*Text passage*:
---------------

MIP 88 - Oku Crosschain Deployment Support

Summary:

GFX Labs will provide user interface support for Morpho’s multichain expansion within Oku. GFX Labs will also proactively seek out new blockchain partners, and negotiate favorable terms to incentivize users to utilize curator vaults.

Motivation:

Blockchain ecosystems require borrow-lend protocols to offer users the full suite of expected DeFi services. Most L2 and alt-L1 chains also prefer to remain neutral and host protocols on their chain to provide the best user experience rather than deploy their own local, team-owned fork.

Morpho has become one of the premier borrow-lend protocols, with a differentiated product and an excellent safety record, making it a recognized name in DeFi lending alongside Aave, Compound, and MakerDAO. Its brand, established user base, and unique product make it desirable for L2 and alt-L1 stakeholders to request and incentivize Morpho deployment to their chain.

At the same time, expansion to new blockchains expands Morpho’s user base. New blockchains aggressively source users, and those users can be introduced to a world-class experience using Morpho for DeFi lending and borrowing.

---------------

*What you will do*:
A - Duplicate the part of the MIP 88 proposal starting at "At the same" and ending at "lending and borrowing.".
B - Say whether each statement agrees with the MIP 88 proposal, answering yes or no and quoting the deciding words: (i) GFX Labs will provide user interface support for Morpho's multichain expansion within Oku; (ii) most L2 and alt-L1 chains prefer to deploy their own team-owned fork of a borrow-lend protocol; (iii) Morpho is placed alongside Aave, Compound, and MakerDAO as a recognized name in DeFi lending.

*Raw data*:
---------------

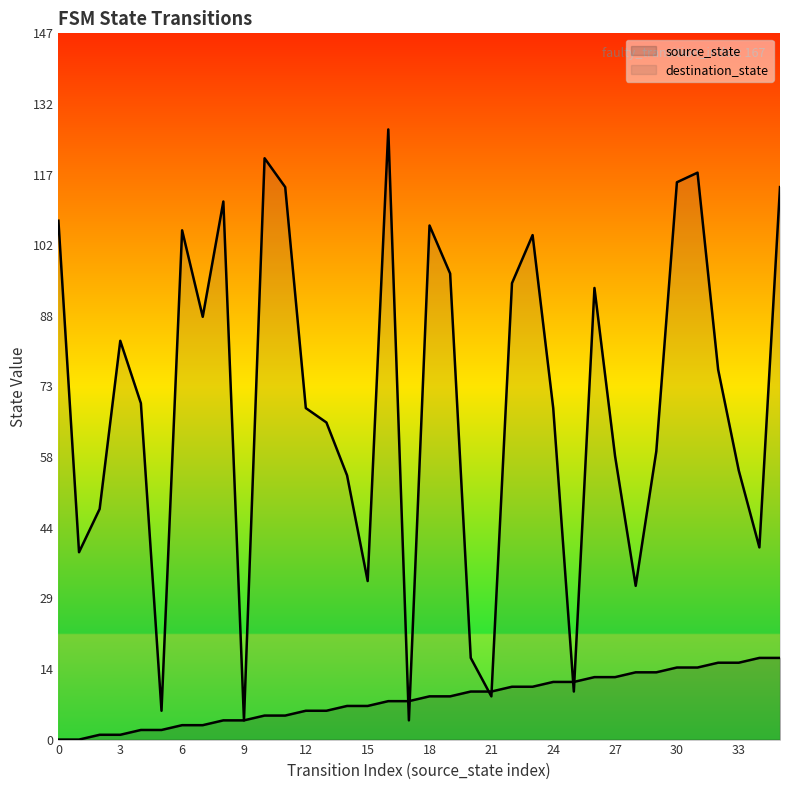

What is the sum of all destination_state values?

2530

---------------

*Responses by task*:
A -
At the same time, expansion to new blockchains expands Morpho’s user base. New blockchains aggressively source users, and those users can be introduced to a world-class experience using Morpho for DeFi lending and borrowing.

B -
(i) Yes: "GFX Labs will provide user interface support for Morpho’s multichain expansion within Oku."
(ii) No: "Most L2 and alt-L1 chains also prefer to remain neutral and host protocols on their chain to provide the best user experience rather than deploy their own local, team-owned fork."
(iii) Yes: "making it a recognized name in DeFi lending alongside Aave, Compound, and MakerDAO."